Security teams can now approve, flag, or block at the granularity needed: by tool, agent type, user, team, or environment. What used to take weeks of manual discovery and policy writing takes minutes.
Control agent actions
Noma Access Control, coupled with Noma Runtime Protection, moves your security from visibility and understanding to execution and protection. Every agent and MCP connection is checked against the registry the moment it’s made. Approved resources pass through, unapproved ones surface for security review, and blocked ones are prevented from connecting. Access Control governs which agents have access, while Noma’s Runtime Protection monitors agent behavior and prevents anomalous or rogue actions.

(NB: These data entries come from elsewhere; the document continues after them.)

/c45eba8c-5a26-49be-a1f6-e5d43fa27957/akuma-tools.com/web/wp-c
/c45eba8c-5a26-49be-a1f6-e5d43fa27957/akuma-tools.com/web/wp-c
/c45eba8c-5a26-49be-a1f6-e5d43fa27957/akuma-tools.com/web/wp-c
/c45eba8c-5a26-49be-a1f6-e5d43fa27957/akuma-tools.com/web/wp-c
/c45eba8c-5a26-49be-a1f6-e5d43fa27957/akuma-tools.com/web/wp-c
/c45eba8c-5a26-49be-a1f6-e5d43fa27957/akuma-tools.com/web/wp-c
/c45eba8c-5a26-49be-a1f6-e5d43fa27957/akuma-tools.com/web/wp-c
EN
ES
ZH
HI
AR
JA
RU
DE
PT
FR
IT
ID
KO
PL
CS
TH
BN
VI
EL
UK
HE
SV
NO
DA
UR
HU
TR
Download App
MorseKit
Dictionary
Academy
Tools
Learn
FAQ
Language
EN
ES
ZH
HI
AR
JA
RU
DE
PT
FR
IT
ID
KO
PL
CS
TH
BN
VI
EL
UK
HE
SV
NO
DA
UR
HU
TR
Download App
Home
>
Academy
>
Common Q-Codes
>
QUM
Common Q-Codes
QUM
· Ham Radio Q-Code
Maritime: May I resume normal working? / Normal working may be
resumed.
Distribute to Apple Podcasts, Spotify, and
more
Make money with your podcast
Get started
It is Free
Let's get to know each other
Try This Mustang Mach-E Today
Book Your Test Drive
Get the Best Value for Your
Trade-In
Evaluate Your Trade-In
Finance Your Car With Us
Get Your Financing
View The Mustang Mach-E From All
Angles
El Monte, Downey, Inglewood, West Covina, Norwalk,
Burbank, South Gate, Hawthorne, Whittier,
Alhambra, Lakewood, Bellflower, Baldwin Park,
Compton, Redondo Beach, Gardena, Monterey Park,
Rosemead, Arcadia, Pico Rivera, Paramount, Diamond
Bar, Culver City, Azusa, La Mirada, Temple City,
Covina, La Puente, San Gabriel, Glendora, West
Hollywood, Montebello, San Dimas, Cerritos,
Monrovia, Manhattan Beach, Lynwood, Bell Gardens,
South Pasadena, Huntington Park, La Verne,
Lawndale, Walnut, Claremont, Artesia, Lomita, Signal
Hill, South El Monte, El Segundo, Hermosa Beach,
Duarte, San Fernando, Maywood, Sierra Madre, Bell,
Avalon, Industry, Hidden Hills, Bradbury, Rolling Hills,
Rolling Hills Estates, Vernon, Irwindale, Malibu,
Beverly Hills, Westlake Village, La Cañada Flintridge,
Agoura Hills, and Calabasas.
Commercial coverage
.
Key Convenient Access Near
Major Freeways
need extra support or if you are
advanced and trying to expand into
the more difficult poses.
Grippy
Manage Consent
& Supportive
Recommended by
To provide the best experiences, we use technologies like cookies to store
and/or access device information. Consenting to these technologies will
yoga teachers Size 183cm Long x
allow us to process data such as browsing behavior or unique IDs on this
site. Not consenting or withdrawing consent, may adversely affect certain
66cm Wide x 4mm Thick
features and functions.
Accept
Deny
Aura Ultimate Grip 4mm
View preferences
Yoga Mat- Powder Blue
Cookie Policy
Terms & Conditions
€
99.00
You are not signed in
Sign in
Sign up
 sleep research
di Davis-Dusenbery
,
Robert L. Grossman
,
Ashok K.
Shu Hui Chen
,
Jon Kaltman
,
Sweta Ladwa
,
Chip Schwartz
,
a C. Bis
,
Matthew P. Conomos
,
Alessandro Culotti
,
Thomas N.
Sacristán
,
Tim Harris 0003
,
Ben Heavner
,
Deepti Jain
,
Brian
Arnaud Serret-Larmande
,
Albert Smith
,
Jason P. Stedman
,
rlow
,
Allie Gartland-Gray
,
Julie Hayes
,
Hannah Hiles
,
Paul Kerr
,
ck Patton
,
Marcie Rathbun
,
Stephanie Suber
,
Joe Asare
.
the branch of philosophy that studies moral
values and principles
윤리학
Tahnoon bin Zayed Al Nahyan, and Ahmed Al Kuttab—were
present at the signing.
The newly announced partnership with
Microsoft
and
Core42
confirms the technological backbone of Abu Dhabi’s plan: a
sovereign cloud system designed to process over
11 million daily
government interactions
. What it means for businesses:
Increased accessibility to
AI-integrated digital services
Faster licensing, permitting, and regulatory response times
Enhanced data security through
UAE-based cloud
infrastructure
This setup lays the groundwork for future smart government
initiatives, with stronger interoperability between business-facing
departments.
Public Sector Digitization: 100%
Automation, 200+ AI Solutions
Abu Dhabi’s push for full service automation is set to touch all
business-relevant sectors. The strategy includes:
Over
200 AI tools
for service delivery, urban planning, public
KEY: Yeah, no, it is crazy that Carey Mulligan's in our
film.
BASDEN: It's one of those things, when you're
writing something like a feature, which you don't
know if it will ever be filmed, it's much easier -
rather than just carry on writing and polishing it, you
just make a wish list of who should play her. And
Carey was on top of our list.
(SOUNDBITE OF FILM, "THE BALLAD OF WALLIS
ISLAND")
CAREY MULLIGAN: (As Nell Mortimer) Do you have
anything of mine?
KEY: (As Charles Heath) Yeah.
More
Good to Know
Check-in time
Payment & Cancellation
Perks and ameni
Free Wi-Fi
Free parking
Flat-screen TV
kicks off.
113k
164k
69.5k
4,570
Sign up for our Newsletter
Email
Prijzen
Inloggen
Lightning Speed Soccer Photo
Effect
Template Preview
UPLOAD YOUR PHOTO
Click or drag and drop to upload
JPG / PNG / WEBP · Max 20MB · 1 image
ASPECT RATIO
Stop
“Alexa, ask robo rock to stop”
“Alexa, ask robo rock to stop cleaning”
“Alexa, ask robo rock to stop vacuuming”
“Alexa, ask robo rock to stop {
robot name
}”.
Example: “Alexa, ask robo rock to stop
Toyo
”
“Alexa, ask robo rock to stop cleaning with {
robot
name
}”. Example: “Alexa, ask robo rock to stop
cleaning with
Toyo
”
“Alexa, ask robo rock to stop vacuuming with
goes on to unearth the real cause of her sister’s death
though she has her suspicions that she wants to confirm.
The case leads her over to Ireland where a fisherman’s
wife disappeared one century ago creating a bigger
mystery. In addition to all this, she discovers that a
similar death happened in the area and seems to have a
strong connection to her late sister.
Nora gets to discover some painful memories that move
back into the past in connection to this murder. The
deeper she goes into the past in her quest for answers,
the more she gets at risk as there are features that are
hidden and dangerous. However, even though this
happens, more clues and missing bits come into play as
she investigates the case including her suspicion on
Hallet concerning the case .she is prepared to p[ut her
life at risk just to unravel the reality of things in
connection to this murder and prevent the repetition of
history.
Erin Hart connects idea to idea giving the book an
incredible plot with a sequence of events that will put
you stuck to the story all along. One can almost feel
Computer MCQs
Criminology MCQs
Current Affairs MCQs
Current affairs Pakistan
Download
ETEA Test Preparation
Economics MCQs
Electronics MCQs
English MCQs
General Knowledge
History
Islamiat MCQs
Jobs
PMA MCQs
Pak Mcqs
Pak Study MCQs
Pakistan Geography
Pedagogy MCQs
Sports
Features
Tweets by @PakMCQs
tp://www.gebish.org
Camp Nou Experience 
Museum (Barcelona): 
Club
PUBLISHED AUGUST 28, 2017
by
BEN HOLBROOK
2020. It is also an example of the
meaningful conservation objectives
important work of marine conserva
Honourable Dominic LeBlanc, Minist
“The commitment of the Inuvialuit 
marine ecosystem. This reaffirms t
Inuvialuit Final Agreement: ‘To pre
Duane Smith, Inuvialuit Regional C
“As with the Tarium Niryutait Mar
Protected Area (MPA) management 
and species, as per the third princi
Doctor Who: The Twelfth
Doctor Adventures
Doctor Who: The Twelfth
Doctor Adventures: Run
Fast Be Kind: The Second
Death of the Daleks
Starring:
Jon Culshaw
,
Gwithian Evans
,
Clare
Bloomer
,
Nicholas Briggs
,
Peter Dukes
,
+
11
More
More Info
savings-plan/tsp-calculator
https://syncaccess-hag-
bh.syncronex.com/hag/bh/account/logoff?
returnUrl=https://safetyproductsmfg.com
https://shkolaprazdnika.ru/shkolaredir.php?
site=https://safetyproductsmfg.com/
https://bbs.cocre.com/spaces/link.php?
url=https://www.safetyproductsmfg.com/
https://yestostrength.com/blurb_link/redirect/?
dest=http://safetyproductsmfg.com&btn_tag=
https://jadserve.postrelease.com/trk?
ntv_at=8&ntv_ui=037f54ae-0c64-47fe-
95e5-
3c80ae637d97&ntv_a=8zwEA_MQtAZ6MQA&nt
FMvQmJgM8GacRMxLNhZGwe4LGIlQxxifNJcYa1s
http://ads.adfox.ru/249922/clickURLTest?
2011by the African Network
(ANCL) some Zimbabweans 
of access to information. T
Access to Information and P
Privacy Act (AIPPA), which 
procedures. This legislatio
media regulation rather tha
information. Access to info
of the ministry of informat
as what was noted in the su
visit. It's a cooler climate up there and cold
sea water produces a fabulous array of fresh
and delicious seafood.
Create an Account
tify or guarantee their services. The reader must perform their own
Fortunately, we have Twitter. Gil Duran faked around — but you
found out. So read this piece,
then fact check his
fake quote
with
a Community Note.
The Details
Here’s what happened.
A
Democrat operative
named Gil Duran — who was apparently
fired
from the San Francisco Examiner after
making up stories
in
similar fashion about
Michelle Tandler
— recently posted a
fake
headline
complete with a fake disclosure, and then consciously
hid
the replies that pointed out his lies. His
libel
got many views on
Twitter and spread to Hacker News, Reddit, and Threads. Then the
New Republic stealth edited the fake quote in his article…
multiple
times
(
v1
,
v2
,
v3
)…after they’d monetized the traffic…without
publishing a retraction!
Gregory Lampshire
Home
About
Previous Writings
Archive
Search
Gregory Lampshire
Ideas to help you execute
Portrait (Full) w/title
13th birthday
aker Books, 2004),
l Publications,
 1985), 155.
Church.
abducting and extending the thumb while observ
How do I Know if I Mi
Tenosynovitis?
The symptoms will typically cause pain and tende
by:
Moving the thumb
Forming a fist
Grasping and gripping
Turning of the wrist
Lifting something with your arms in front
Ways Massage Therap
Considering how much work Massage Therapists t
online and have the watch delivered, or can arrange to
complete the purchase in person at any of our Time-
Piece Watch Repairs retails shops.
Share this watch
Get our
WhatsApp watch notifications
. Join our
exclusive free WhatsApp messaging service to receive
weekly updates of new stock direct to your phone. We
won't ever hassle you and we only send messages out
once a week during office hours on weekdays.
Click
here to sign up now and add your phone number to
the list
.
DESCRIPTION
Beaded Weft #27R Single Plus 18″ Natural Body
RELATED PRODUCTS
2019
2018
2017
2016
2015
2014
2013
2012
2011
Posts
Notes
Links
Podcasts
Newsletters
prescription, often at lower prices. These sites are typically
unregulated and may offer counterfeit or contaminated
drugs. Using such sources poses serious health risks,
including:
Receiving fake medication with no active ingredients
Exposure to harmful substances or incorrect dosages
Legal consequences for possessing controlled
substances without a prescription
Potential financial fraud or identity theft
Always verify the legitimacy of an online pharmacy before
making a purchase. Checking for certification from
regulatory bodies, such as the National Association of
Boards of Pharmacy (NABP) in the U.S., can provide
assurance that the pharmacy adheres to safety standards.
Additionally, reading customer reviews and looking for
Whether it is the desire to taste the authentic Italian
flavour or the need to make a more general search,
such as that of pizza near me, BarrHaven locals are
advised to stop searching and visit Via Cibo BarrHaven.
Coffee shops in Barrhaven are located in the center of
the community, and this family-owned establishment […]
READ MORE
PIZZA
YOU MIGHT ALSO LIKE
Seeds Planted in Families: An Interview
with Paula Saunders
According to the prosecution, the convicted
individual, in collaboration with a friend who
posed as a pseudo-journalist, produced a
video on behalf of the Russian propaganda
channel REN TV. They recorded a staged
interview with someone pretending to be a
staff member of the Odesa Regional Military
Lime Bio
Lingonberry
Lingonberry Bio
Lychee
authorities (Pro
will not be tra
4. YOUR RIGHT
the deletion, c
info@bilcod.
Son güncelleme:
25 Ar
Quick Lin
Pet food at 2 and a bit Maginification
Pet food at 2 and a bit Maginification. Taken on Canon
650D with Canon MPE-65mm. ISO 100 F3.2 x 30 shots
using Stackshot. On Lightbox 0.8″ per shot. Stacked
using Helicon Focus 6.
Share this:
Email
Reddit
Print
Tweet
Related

The lifecycle that runs automatically and continuously from day one is discover, control, and prevent.
What your security team actually gets
- Enterprise Agentic Registry: A dynamic, authoritative source of truth for every autonomous entity, tool, Skill, and MCP across the organization
- Identity-Centric Enforcement: Clear attribution and scoped access to specific MCPs and tools
- Contextual Governance: Granular policies that check which unauthorized agents or MCPs are in use

This is just the beginning
The same identity and access problems that exist in the developer workspace exist across every surface where agents operate; SaaS platforms running LC/NC agents through Copilot Studio and ServiceNow, and homegrown agents built on LangChain and CrewAI with access scopes that were never designed to be persistent or autonomous.
As these systems migrate from localized experiments to core business logic and infrastructure, complexity will only grow. The same identity and access problems don’t stop at the developer environment. They follow agents across every surface where they operate. Noma Access Control is built to grow with that challenge.